Start of Provided entries

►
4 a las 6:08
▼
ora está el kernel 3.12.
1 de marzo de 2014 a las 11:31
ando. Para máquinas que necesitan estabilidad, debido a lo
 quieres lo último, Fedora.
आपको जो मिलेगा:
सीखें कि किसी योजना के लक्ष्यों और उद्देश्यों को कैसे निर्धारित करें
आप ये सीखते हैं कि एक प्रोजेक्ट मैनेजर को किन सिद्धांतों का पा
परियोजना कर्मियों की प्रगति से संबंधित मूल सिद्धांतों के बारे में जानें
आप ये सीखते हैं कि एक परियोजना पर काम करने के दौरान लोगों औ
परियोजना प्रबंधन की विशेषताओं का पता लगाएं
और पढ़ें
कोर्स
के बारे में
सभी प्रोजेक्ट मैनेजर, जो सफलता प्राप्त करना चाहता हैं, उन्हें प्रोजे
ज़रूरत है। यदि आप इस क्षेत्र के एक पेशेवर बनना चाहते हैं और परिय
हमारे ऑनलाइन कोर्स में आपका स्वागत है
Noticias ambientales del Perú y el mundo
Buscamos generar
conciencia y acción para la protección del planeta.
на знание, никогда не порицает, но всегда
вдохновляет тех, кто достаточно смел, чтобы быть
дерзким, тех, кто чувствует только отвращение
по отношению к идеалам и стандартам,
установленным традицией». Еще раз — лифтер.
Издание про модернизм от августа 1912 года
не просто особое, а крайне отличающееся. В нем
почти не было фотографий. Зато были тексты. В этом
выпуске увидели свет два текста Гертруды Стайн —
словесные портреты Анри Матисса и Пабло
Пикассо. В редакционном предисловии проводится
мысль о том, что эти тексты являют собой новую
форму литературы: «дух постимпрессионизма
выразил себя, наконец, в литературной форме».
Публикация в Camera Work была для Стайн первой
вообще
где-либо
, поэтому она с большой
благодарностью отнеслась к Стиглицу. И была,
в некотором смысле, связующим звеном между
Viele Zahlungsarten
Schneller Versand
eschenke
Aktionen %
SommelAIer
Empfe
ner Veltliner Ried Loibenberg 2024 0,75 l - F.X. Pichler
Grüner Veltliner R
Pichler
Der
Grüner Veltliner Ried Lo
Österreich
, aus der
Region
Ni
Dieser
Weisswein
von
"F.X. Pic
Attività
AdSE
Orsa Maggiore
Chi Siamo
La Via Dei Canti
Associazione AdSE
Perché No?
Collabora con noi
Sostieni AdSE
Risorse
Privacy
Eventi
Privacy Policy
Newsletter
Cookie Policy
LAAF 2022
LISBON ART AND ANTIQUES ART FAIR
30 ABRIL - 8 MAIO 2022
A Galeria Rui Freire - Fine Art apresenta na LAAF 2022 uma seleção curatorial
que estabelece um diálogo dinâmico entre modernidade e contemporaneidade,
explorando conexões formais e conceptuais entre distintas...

End of Provided entries

▶ _Task requirements_
Copy out the data above word for word, starting at its first line and ending with the line that contains "раз — лифтер.".

▶ _Exercise output_
►
4 a las 6:08
▼
ora está el kernel 3.12.
1 de marzo de 2014 a las 11:31
ando. Para máquinas que necesitan estabilidad, debido a lo
 quieres lo último, Fedora.
आपको जो मिलेगा:
सीखें कि किसी योजना के लक्ष्यों और उद्देश्यों को कैसे निर्धारित करें
आप ये सीखते हैं कि एक प्रोजेक्ट मैनेजर को किन सिद्धांतों का पा
परियोजना कर्मियों की प्रगति से संबंधित मूल सिद्धांतों के बारे में जानें
आप ये सीखते हैं कि एक परियोजना पर काम करने के दौरान लोगों औ
परियोजना प्रबंधन की विशेषताओं का पता लगाएं
और पढ़ें
कोर्स
के बारे में
सभी प्रोजेक्ट मैनेजर, जो सफलता प्राप्त करना चाहता हैं, उन्हें प्रोजे
ज़रूरत है। यदि आप इस क्षेत्र के एक पेशेवर बनना चाहते हैं और परिय
हमारे ऑनलाइन कोर्स में आपका स्वागत है
Noticias ambientales del Perú y el mundo
Buscamos generar
conciencia y acción para la protección del planeta.
на знание, никогда не порицает, но всегда
вдохновляет тех, кто достаточно смел, чтобы быть
дерзким, тех, кто чувствует только отвращение
по отношению к идеалам и стандартам,
установленным традицией». Еще раз — лифтер.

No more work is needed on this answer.